── Given data

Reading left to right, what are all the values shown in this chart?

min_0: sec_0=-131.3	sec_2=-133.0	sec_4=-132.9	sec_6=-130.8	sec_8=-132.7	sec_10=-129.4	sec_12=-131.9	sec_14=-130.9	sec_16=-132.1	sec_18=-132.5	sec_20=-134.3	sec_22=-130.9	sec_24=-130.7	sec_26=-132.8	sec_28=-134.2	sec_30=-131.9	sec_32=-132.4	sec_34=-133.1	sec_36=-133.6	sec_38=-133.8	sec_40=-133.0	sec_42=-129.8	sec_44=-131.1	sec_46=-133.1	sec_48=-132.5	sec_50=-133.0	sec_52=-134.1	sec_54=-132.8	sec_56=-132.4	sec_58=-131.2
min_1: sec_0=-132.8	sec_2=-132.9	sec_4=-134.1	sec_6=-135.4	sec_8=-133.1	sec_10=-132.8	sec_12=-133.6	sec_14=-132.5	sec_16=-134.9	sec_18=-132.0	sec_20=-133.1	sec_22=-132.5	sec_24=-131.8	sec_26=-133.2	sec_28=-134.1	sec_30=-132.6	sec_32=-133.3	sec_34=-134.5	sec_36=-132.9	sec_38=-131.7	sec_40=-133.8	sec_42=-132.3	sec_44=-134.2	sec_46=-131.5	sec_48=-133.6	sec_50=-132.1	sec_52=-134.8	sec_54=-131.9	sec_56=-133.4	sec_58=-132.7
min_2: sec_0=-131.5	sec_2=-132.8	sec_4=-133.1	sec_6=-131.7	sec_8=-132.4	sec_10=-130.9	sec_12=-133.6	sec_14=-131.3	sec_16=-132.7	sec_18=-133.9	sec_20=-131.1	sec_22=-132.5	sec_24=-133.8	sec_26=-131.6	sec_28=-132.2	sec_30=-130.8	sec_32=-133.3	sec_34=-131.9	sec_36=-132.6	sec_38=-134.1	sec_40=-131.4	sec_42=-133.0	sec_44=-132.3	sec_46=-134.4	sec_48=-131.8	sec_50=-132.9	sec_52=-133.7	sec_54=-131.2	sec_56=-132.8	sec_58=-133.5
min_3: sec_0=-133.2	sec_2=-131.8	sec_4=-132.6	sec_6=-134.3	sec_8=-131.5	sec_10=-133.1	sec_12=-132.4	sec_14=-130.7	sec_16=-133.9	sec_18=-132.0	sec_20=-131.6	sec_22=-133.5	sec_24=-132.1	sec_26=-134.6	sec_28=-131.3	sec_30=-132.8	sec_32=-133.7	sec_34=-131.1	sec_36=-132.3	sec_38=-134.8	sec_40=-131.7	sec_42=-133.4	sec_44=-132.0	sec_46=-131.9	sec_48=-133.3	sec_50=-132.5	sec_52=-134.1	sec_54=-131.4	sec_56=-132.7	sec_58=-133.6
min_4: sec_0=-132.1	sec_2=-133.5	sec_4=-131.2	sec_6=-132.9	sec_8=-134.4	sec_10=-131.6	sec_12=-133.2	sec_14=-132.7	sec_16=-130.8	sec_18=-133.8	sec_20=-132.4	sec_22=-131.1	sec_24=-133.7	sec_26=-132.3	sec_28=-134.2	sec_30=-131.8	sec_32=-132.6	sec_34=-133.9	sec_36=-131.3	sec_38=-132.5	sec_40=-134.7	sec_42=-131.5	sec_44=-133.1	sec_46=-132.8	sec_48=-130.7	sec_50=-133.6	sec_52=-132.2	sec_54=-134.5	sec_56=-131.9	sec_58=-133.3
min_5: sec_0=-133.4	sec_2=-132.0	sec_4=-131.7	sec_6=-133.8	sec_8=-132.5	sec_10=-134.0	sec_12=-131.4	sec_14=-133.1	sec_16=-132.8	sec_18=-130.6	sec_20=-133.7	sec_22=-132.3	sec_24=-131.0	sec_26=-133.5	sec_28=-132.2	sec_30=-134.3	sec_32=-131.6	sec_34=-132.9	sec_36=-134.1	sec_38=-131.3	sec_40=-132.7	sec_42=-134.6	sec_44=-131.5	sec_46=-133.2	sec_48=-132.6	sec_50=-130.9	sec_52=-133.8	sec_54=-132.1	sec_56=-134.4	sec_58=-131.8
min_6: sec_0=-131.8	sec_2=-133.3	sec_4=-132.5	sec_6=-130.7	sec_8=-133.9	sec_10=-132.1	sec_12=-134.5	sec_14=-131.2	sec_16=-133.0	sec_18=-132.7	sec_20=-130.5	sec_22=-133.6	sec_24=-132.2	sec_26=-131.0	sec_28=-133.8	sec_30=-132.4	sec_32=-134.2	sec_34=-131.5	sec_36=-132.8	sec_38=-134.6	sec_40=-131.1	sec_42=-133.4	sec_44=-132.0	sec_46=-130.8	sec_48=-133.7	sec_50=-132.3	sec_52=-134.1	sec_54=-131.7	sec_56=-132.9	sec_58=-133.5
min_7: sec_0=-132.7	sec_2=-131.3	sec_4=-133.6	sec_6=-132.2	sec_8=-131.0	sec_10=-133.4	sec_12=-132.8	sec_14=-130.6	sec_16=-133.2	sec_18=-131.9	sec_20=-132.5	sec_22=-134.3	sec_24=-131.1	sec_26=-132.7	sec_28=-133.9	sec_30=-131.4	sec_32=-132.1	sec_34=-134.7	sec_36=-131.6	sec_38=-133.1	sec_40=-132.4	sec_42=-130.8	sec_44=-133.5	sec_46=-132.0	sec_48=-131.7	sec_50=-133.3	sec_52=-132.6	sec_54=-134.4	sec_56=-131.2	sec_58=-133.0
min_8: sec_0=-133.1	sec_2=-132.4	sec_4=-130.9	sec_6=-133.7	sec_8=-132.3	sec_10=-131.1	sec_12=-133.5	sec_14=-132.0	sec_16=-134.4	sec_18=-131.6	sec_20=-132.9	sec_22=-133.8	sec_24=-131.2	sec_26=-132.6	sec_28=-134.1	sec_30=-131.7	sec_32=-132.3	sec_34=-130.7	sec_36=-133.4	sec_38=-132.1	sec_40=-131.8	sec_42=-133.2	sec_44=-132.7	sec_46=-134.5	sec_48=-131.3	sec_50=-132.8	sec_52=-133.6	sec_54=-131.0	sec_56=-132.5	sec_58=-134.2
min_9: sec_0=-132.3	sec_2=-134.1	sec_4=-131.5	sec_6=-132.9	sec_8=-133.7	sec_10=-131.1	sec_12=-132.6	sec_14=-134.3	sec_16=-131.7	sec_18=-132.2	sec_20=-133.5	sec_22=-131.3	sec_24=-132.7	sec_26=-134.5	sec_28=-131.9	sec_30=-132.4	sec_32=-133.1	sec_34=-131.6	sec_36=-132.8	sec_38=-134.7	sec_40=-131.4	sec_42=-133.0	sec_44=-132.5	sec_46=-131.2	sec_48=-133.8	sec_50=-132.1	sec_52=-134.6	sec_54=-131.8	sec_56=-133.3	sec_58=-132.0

────

(Task directions) Count the lines in the items above that contain the string "chart". Case counts, and your reply should be the number alone.

(Solution to this exercise) 1